Ensure that one person elevates and flexes the head and neck of the animal while the other palpates for the cisterna magna, making a note of its anatomical location. Introduce a 22 gauge cannula slowly and carefully into the cisterna magna through the dura at an angle oblique to the longitudinal axis, then retract the needle from the cannula and place a cap on the lock. Start with applying super glue and an accelerator where the cannula enters the tissue, then apply the dental cement.
Wait five minutes for the cement to harden. Remove the cap carefully from the cannula. Attach the cannula to the male end of the IV line tap with the tracer using a 10 centimeter extension.
Inject the tracer slowly at a rate of 100 microliters per minute either by hand or using a micro infusion pump. Remove the IV line tap and replace it with the cap. Check if the tracer is visible pulsating at the base of the cannula.
Then place sandbags under the neck of the animal to maintain some flexion. Release the head and leave the animal in a resting prone position. Release the self-retaining retractors and replace the muscles.
Use the surgical towel clamps to bring the skin together over the muscles. First use gauze and then a blanket to cover the towel clamps and the incision to limit heat loss. Allow the tracer to circulate for the desired amount of time.
Stitched macroscopic images of the brain's dorsal surface can provide detailed insights into the distribution patterns of the tracer across the sulci and fissures. Similar images from the brain's ventral and lateral surfaces can provide information about the tracer distribution in the temporal lobe and the lateral fissure. Images of the brain surface of higher magnification produced using a stereoscope can help visualize the tracer in the PVS along the arteries.
Macroscopic coronal brain sections provide insight into the depth of tracer penetration in the interhemispheric fissure and subcortical tracer distribution and structure, such as the hippocampus and striatum. Immunohistochemical staining for AQP4, glial fibrillary acidic protein, and smooth muscle actin showed that the tracer localized within the PVS, as well as moved into the brain parenchyma. Astrocyte foot processes that form the outer surface of the PVS are identified using AQP4 and glial fibrillary acidic protein staining.
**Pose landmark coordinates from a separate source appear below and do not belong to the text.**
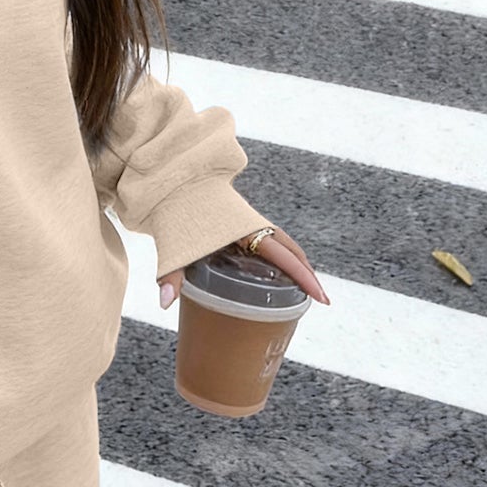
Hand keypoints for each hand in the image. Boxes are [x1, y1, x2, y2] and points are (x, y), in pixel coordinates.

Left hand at [158, 224, 328, 309]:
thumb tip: (165, 304)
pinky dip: (282, 258)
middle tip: (320, 300)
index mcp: (245, 229)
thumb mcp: (173, 247)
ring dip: (298, 265)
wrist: (174, 182)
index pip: (283, 256)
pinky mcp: (243, 227)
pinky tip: (279, 275)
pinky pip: (271, 243)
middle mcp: (254, 226)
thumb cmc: (174, 214)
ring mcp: (250, 225)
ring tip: (306, 291)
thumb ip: (170, 276)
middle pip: (292, 251)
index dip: (304, 277)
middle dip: (307, 275)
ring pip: (284, 246)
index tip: (319, 297)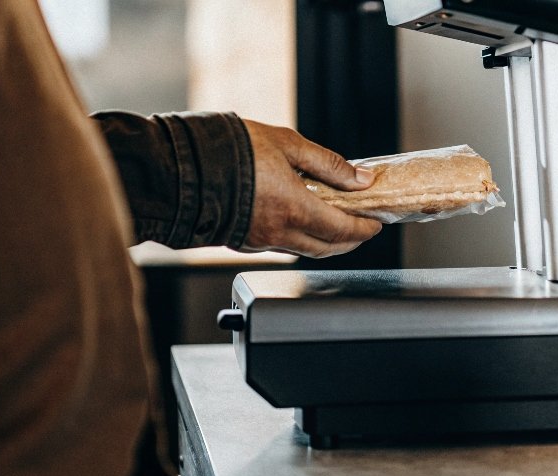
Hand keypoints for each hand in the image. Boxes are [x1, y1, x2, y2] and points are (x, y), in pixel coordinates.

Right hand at [241, 120, 381, 257]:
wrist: (182, 165)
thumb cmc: (231, 150)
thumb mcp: (288, 144)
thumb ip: (330, 164)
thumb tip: (362, 179)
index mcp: (294, 208)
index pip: (343, 231)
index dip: (364, 230)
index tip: (375, 224)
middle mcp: (279, 232)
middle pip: (328, 248)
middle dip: (350, 241)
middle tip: (362, 229)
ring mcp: (259, 241)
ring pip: (304, 250)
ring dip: (325, 242)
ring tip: (335, 224)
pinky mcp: (242, 242)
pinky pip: (280, 247)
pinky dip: (299, 239)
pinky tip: (300, 222)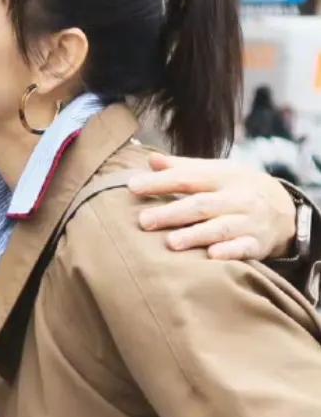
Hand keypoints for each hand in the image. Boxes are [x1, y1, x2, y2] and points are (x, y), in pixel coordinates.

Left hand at [127, 149, 296, 260]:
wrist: (284, 209)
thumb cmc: (237, 189)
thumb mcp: (216, 172)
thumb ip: (183, 168)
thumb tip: (150, 160)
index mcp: (222, 177)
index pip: (188, 179)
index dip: (160, 182)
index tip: (133, 186)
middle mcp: (236, 198)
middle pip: (201, 205)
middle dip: (172, 213)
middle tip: (144, 221)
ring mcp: (248, 222)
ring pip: (221, 228)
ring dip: (196, 235)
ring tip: (171, 243)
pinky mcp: (257, 244)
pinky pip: (244, 248)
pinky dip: (229, 252)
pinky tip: (212, 257)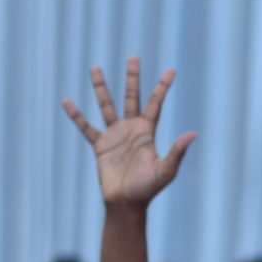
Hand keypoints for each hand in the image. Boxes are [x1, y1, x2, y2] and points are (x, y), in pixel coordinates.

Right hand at [62, 57, 196, 210]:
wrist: (125, 204)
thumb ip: (177, 151)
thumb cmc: (147, 189)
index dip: (163, 87)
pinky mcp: (100, 146)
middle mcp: (131, 129)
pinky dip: (77, 116)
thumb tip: (193, 134)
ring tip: (95, 68)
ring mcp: (114, 135)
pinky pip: (86, 127)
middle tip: (134, 57)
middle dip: (132, 78)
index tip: (171, 70)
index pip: (156, 103)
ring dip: (101, 87)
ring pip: (106, 105)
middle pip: (131, 97)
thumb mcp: (166, 170)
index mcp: (147, 132)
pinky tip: (68, 102)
The endothelial cells that form the inner surface of the PVS are stained using lectin and GLUT-1 stain. SMA staining identifies arteries and arterioles and can be used to show that PVS influx occurs along the arteries instead of veins, which constitutes the basic physiology of normal glymphatic function. Going forward, we hope to explore the glymphatic system at a high resolution in large mammal in the context of neuropathology such as stroke and traumatic brain injury.